X_train, X_test, y_train, y_test = train_test_split(vectors, review_data.sentiment, test_size=0.1, random_state=1)

### Exercise: Fit a logistic regression model

Use the document vectors to train a scikit-learn logistic regression model and calculate the accuracy.

In [None]:
from sklearn.linear_model import LogisticRegression
from sklearn import metrics

model = LogisticRegression(random_state=1)
model.fit(X_train, y_train)

accuracy = metrics.accuracy_score(y_test, model.predict(X_test))
print(accuracy)

### Exercise: Find the best regularization parameter

You can find a model with better performance by searching through hyperparameter values. For example, here you can adjust the regularization parameter `C`. The easiest way to do this is with cross-validation using `LogisticRegressionCV`. This will automatically split up your data into folds and measure the scoring metric for each fold. Using this, you can search through a range of values for `C` to maximize the accuracy.

In [None]:
from sklearn.linear_model import LogisticRegressionCV
c_vals = [0.1, 1, 10, 100, 1000, 10000]
model = LogisticRegressionCV(Cs=c_vals, scoring='accuracy',
                             cv=5, max_iter=10000,
                             random_state=1).fit(X_train, y_train)
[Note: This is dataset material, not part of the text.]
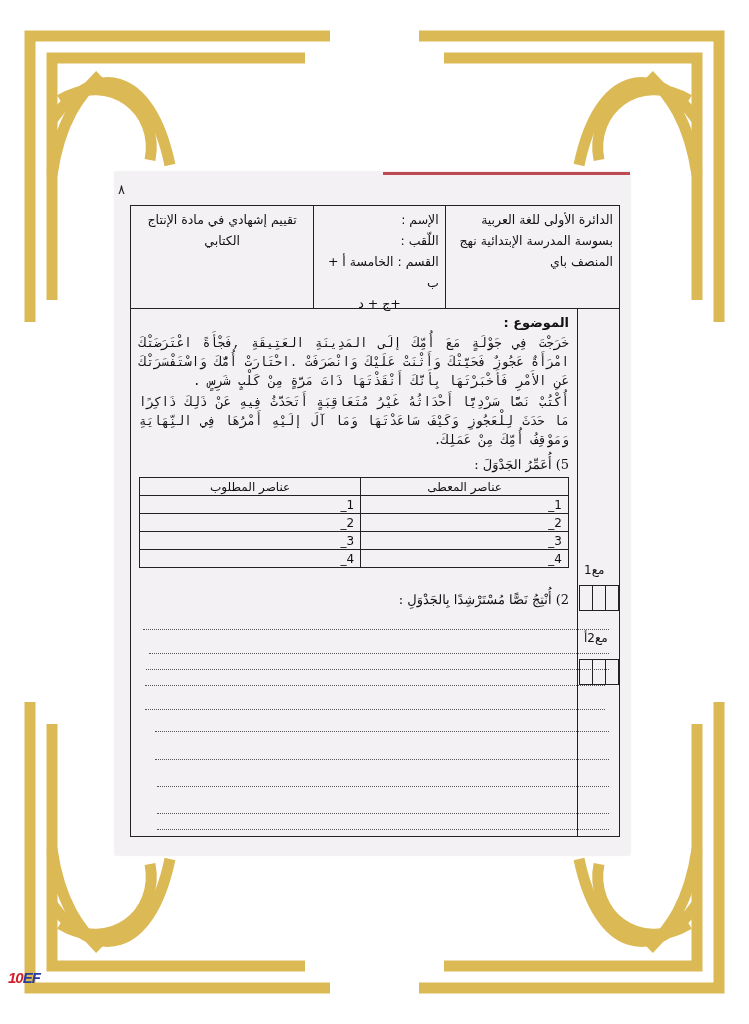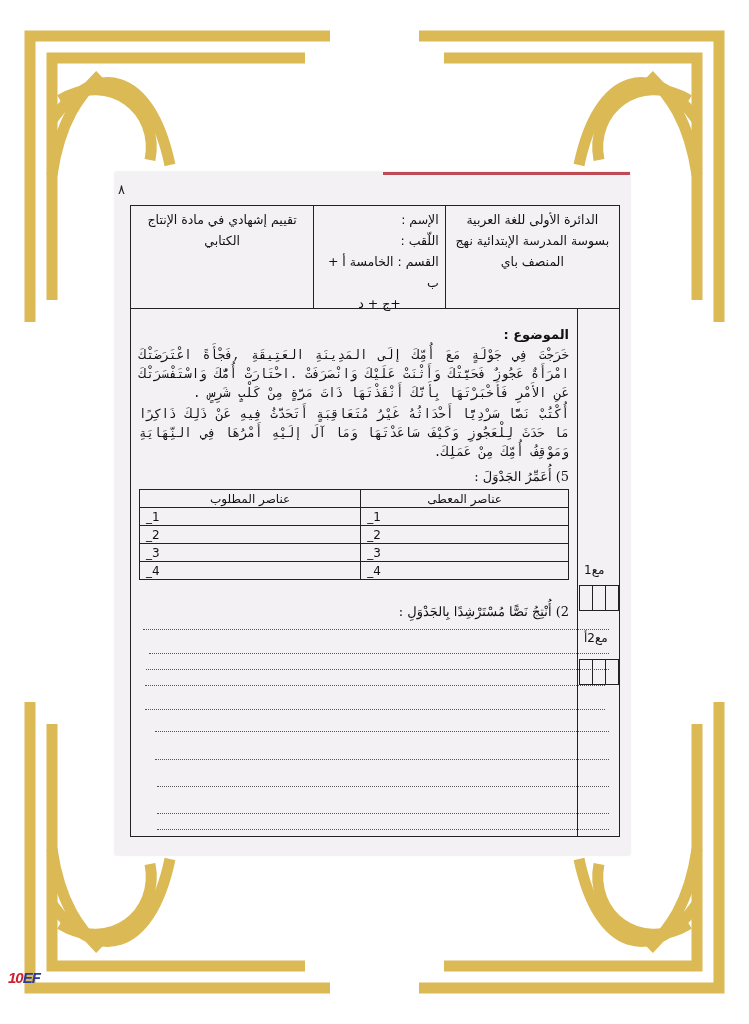"الدائرة الأولى للغة العربية بسوسة" .hc1 { text-align: center -> none }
Now you can test the model's performance on the hold-out test data.

In [None]:
print(f'Model test accuracy: {model.score(X_test, y_test)}')
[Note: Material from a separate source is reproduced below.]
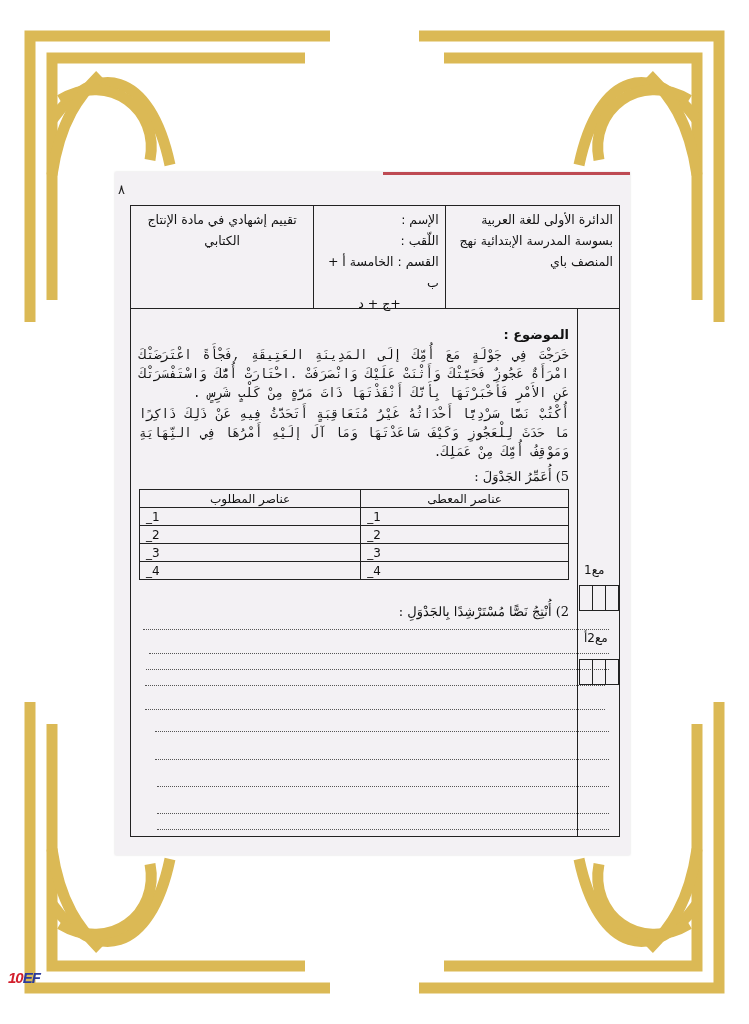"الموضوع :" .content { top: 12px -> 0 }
### Exercise: Try a different model

It's possible to get better accuracy using a different model. Here, try scikit-learn's `LinearSVC` model to see if you can improve on the logisitic regression model. Again, use cross-validation to find the best value for the regularization parameter. This time you'll need to do the cross-validation yourself with `cross_val_score`.

In [None]:
from sklearn.svm import LinearSVC
from sklearn.model_selection import cross_val_score

In [None]:
scores, models = [], []
for c in c_vals:
    clf = LinearSVC(C=c, random_state=1, dual=False, max_iter=10000)
    cv_score = cross_val_score(clf, X_train, y_train, cv=5, scoring='accuracy')
    scores.append(cv_score.mean())
    models.append(clf)

In [None]:
max_score = np.array(scores).argmax()
model = models[max_score].fit(X_train, y_train)
print(f'Model test accuracy: {model.score(X_test, y_test)}')

You should get an accuracy of 94.6%, slightly better than the best logistic regression model.

Congratulations on finishing this course! At this point you know how to get embeddings for each word in the documents, but you're only using the averaged document vectors with these models. Using the word vectors themselves might result in even better performing models. To do this you'll want to use a recurrent neural network (RNN for short). We won't cover RNNs in this course, but look them up if you want to learn about state-of-the-art NLP models.